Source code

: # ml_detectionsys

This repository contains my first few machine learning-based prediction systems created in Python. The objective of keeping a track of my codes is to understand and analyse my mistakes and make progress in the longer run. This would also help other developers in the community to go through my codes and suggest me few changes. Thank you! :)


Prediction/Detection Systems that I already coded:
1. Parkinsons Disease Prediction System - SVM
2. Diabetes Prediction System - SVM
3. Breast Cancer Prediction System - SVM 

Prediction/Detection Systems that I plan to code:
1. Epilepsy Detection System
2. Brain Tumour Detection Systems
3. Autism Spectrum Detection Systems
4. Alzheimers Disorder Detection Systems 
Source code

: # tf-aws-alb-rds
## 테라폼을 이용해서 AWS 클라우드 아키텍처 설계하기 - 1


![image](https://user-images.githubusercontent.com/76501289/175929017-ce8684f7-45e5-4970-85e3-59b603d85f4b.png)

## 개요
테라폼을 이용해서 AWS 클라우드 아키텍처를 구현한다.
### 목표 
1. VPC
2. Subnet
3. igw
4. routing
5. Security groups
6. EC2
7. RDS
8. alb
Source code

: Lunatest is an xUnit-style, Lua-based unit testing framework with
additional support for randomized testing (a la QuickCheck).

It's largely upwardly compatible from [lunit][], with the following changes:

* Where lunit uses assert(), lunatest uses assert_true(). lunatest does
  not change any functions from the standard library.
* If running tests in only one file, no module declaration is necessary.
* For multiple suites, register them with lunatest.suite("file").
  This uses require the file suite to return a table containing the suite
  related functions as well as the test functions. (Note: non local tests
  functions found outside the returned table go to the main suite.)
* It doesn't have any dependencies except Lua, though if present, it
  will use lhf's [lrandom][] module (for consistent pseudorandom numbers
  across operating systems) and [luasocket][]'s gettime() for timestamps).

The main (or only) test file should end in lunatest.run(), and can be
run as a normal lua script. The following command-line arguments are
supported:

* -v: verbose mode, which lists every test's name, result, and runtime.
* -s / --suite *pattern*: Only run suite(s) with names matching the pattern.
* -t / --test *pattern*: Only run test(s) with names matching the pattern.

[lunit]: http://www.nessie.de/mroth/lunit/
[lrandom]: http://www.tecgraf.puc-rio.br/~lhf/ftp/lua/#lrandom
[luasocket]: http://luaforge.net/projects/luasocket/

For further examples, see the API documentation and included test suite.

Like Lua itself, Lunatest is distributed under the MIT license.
* * *
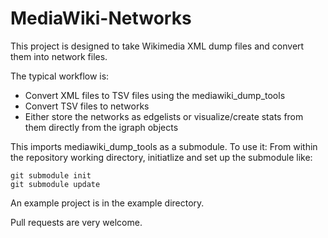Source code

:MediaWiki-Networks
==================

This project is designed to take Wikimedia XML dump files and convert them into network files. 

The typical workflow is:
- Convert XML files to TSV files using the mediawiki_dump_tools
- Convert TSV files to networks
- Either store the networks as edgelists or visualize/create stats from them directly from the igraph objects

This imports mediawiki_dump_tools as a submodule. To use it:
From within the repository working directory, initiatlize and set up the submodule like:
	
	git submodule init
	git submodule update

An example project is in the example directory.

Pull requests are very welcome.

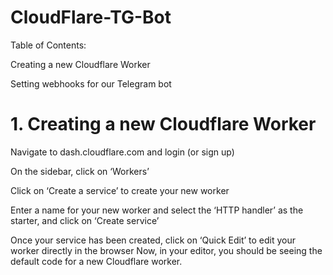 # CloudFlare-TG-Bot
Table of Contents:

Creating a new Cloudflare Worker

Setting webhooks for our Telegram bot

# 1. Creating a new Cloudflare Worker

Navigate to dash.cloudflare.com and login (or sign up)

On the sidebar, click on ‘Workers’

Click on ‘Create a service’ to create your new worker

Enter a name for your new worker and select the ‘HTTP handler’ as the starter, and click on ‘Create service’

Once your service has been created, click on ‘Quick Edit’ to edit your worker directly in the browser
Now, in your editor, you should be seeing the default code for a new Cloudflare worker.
...
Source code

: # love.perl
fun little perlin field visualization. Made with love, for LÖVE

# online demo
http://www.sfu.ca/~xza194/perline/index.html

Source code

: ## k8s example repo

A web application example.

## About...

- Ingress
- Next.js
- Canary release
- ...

Directions for this task: Report each line of the material above that contains the string "luasocket", reproducing every such line in full.

Answer space:
  across operating systems) and [luasocket][]'s gettime() for timestamps).
[luasocket]: http://luaforge.net/projects/luasocket/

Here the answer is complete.